While waiting for the approval of the ethics application collaborations were established with Dr. Terese Letreut at Hopital Nord for the preparation of a methodology to quantify the surface expression of ß2M on peripheral blood cells from normal human blood. Reagents were ordered for primary and secondary antibodies that would allow quantitative detection of beta2microglobulin and HLA. Antibody reagents to identify cell population, including antibodies to CD4, CD8, CD14, CD20 and isotype controls were also ordered. Reagents for quantification of the surface level of HLA and ß2M arrived and were titrated on human blood with collaborator Prof Terese LeTreut (collaboration ongoing). Titrations of ß2M and HLA on cells defined by the markers CD4, CD8, CD14, and CD20 were performed for optimal working dilutions of antibodies.
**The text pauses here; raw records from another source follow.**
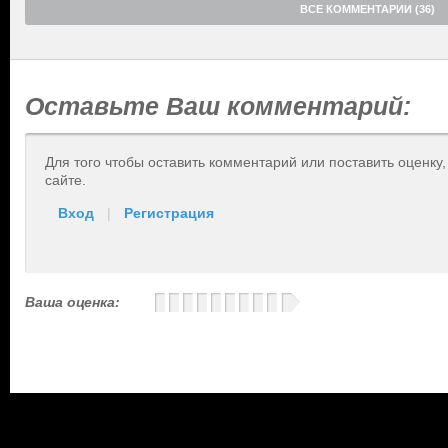
ВСЕ КОММЕНТАРИИ (36)
Оставьте Ваш комментарий:
Для того чтобы оставить комментарий или поставить оценку
сайте.
Вход
|
Регистрация
Ваша оценка:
Numerous experiments were done to work out the best conditions for the protocol, using the minimum amount of human blood. The latter allowed us to use high throughput 96 well plates for analyses. We also sampled blood that had been stored at different temperatures so that we could determine the simplest mode of transport for the blood samples from T1D patients to arrive from Hopital Latimone to Hopital Nord. These experiments were successful.